Semi-Daily Journal Archive

The Blogspot archive of the weblog of J. Bradford DeLong, Professor of Economics and Chair of the PEIS major at U.C. Berkeley, a Research Associate of the National Bureau of Economic Research, and former Deputy Assistant Secretary of the U.S. Treasury.

Monday, November 27, 2006

Looking Forward to the Real-Side Adjustments When the Dollar Declines

Menzie Chinn from last August on how manufacturing matters:

Econbrowser: Does Manufacturing Matter? An Update: Here's the policy implication: If one needs to get the trade deficit to GDP deficit down from the 6 percentage points recorded in 2006q2 to say 2 percentage points, the implied 4 percentage points of adjustment will have to take place over either 12 or 39.5 percentage points worth of value added (in the tradeables sector).

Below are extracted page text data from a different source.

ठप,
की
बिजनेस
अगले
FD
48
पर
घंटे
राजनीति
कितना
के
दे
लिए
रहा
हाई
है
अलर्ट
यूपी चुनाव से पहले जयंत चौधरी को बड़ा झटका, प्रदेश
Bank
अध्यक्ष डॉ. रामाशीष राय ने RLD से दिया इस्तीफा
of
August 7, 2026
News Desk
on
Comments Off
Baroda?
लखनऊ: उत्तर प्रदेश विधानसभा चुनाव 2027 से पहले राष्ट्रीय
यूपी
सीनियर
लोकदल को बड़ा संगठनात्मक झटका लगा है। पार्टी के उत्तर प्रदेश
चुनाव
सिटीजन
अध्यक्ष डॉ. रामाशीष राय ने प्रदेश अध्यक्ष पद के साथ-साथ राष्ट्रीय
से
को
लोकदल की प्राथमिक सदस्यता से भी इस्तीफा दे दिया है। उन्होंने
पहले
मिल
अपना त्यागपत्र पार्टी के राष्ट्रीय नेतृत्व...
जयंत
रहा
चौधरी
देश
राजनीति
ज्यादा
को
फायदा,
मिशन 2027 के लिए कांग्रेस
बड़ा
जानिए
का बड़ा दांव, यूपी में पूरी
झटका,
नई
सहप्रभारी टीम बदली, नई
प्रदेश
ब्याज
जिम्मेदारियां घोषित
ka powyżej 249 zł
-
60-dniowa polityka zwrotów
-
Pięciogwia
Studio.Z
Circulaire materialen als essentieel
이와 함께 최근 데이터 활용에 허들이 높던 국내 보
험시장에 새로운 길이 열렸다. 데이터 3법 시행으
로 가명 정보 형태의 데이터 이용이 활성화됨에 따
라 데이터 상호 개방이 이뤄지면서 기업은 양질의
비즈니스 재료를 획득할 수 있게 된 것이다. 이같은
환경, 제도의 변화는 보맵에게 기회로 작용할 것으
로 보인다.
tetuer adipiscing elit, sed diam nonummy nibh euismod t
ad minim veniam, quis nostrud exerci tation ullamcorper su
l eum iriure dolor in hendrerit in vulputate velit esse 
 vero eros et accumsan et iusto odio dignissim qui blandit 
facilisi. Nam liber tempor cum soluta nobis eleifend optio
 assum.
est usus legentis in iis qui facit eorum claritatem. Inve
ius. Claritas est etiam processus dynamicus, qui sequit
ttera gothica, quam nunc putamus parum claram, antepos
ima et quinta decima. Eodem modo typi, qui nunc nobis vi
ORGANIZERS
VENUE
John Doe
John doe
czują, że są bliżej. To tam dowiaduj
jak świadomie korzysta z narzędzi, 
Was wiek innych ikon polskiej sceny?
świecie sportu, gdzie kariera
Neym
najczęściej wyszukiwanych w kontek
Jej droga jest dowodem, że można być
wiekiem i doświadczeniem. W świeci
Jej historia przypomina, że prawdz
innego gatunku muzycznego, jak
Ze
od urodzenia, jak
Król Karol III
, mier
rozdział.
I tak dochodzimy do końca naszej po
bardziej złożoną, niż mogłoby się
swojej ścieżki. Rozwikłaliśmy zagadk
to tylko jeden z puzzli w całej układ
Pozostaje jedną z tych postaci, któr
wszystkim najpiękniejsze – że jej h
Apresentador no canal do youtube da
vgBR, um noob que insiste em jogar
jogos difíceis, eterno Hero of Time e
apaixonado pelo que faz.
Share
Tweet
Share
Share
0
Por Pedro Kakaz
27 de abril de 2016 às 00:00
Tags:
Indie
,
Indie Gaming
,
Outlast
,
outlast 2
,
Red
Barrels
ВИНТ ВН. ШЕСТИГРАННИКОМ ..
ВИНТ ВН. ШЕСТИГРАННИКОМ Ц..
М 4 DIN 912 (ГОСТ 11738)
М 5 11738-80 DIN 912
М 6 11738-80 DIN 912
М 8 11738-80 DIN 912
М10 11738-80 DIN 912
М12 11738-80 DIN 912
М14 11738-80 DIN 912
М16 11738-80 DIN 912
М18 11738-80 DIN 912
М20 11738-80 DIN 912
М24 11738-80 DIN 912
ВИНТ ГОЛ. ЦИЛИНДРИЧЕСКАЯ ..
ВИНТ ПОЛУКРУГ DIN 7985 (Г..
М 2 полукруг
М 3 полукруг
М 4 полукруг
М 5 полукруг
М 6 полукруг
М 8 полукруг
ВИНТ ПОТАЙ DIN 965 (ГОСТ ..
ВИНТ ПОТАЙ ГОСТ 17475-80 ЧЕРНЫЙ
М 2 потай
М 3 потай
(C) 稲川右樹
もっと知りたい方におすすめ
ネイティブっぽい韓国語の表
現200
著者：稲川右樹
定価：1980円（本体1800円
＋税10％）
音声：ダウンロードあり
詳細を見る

We had better hope that the tradable share of GDP is closer to the 39.5 ppts., or that there is going to be a lot of labor that will be freed up from construction and nontradable services that can easily be reallocated to manufacturing, mining and tradable services with relatively low adjustment costs (realtors as computer code-writers!). The adjustment will be harder if rest-of-world demand (knzn's hope for defense against a recession) doesn't pick up the slack of declining US absorption.

In other words, those who said we should import and borrow as much as possible while prices of imports and interest rates were low were implicitly assuming the adjustment costs of reallocating resources across sectors were also low. Time will tell if they were right.